The blue helmets would, first and foremost, protect Gaza’s vulnerable and besieged civilians from the wounding trauma and grief of continuing to play the role of Israel’s convenient punching bag which it can lash out at whenever its politicians feel a need to boost their popularity ratings or undermine their adversaries.
In addition, the international force would protect the socially marginalised and economically deprived residents of southern Israel from the militant rockets which – though they have caused only a fraction of the deaths and damage that results from Israel’s far superior firepower – nonetheless have resulted in significant fear, especially among children. These civilians deserve to live in security.
More importantly, Gaza needs to emerge from its isolation, which is both inhumane and has caused a humanitarian disaster. At the extraordinary session in Gaza, Egypt should indicate that, for the sake of the people of Gaza and regardless of what Cairo thinks of the Hamas regime, it will unilaterally end its side of the Israeli-Egyptian blockade, while the Arab league would announce the creation of a special Gaza fund to rebuild the battered strip and its shattered economy. This should be the minimum Arabs aim for, and bringing Gaza into the Arab fold can be achieved without Israel’s acquiescence or co-operation.

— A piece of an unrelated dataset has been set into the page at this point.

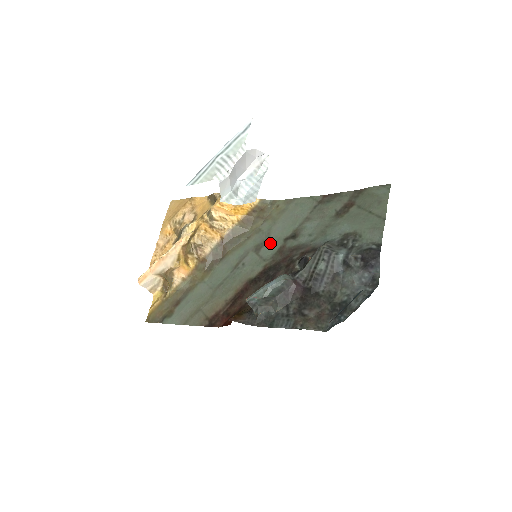
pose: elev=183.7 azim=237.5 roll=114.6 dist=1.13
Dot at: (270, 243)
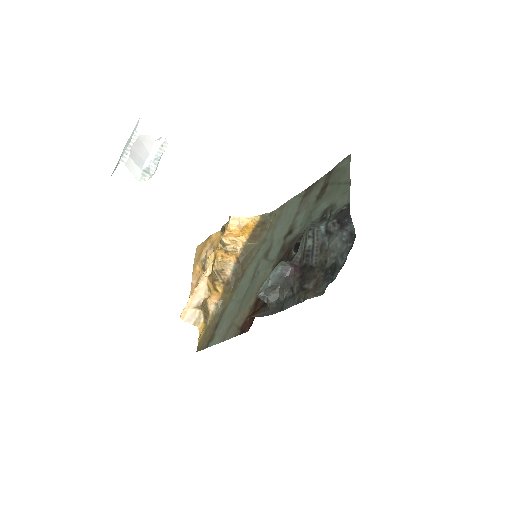
Dot at: (274, 246)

Beyond this, the Arab League should also call on Israel to follow suit and end its sea and land blockade of Gaza and any future military operations there, in return for guarantees that Gaza-based militants will stop attacks against Israel. The details of such a wide-ranging package can be hammered out in Cairo between representatives of Hamas and Israel, whom, given the hostility between the two sides, can convene separately under Egyptian auspices.
More fundamentally, the League could use this golden and highly symbolic opportunity in Gaza to go over the heads of Israel’s intransigent and extremist government to appeal directly to the Israeli electorate and public by re-floating its 2002 Arab Peace Initiative, which offers Israel comprehensive peace in return for a comprehensive settlement.
It is highly improbable that the vision I have outlined here will have many takers or stands much of a chance of success, as there are too many barriers which stand in the way. These include the Israeli government’s intransigence and ultra-nationalism, Hamas’s re-emerging radicalism and traditional rejectionist stance towards peace efforts, despite its indication that it would accept a Palestinian state on the pre-1967 borders, divisions within Palestinian ranks, despite the recent national unity agreement, and the current turbulent and divided nature of the wider Arab world.
Nevertheless, what I seek to demonstrate with this thought experiment and wishful mental exercise is that, without creative and fundamental solutions to the Gaza question and the wider conflict, history will continue to repeat itself indefinitely, while the human tragedy will multiply and mushroom.